* _EXTRACTED TEXT_:

§ §

June 30, 1921 - President Harding appointed former President Howard Taft to be Chief Justice of the United States Supreme Court.


September 8, 1921 - Margaret Gorman, of Washington, DC, crowned the first Miss America in Atlantic City, NJ.


October 21, 1921 - President Harding delivered the first speech by a sitting President against lynching in the deep south; advocated full civil rights for African Americans and suffrage for women; NAACP (National Association for the Advancement of Colored People) reported that two African Americans per week, on average in 1920, were lynched (Harding had supported the Dyer Anti-lynching Bill in 1920; had gained support, as a presidential candidate, for his views on women’s suffrage; had faced intense opposition on civil rights for blacks).

§ §

* _DATA ROWS_:
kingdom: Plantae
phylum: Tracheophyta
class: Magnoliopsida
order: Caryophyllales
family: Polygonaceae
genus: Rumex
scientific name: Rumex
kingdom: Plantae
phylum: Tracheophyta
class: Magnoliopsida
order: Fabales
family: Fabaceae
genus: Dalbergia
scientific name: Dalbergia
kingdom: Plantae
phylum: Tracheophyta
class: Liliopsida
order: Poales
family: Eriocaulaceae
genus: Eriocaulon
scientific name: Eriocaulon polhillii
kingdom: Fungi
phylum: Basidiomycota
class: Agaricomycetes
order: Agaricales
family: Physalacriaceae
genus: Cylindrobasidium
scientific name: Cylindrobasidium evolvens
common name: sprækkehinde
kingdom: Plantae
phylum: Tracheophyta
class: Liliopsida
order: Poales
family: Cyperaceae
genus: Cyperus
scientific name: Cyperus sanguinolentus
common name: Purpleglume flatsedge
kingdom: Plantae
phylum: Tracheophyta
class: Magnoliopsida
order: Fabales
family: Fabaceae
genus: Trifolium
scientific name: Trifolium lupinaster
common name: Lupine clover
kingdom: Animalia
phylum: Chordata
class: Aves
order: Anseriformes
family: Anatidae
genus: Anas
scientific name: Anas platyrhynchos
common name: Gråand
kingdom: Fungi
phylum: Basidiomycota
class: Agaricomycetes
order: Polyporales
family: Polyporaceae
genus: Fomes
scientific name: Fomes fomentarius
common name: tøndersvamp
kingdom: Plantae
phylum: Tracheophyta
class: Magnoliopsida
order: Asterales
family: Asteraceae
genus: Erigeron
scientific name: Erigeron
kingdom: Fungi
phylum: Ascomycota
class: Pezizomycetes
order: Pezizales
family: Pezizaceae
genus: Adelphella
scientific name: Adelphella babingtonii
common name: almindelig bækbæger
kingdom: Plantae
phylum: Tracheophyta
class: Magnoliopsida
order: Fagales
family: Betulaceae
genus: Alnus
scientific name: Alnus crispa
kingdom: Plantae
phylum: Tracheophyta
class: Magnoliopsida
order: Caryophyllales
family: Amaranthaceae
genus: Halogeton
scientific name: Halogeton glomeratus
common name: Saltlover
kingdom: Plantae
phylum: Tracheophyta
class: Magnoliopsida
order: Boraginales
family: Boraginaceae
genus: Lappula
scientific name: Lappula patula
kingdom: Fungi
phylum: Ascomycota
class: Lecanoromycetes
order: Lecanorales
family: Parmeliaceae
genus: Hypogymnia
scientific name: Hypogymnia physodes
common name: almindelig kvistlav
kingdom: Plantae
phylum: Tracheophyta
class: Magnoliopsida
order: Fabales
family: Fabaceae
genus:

§ §

* _WHAT IS ASKED_:
**A)** In the 1921 timeline, who was crowned the first Miss America, and in what city?
**B)** Extract the passage of the 1921 timeline starting with "June 30, 1921" and going on through "Atlantic City, NJ.".
The records were drawn from a different source than the text.

* _EXERCISE SOLUTIONS_:
**A)** Margaret Gorman, of Washington, DC, was crowned the first Miss America in Atlantic City, NJ.

**B)**
June 30, 1921 - President Harding appointed former President Howard Taft to be Chief Justice of the United States Supreme Court.


September 8, 1921 - Margaret Gorman, of Washington, DC, crowned the first Miss America in Atlantic City, NJ.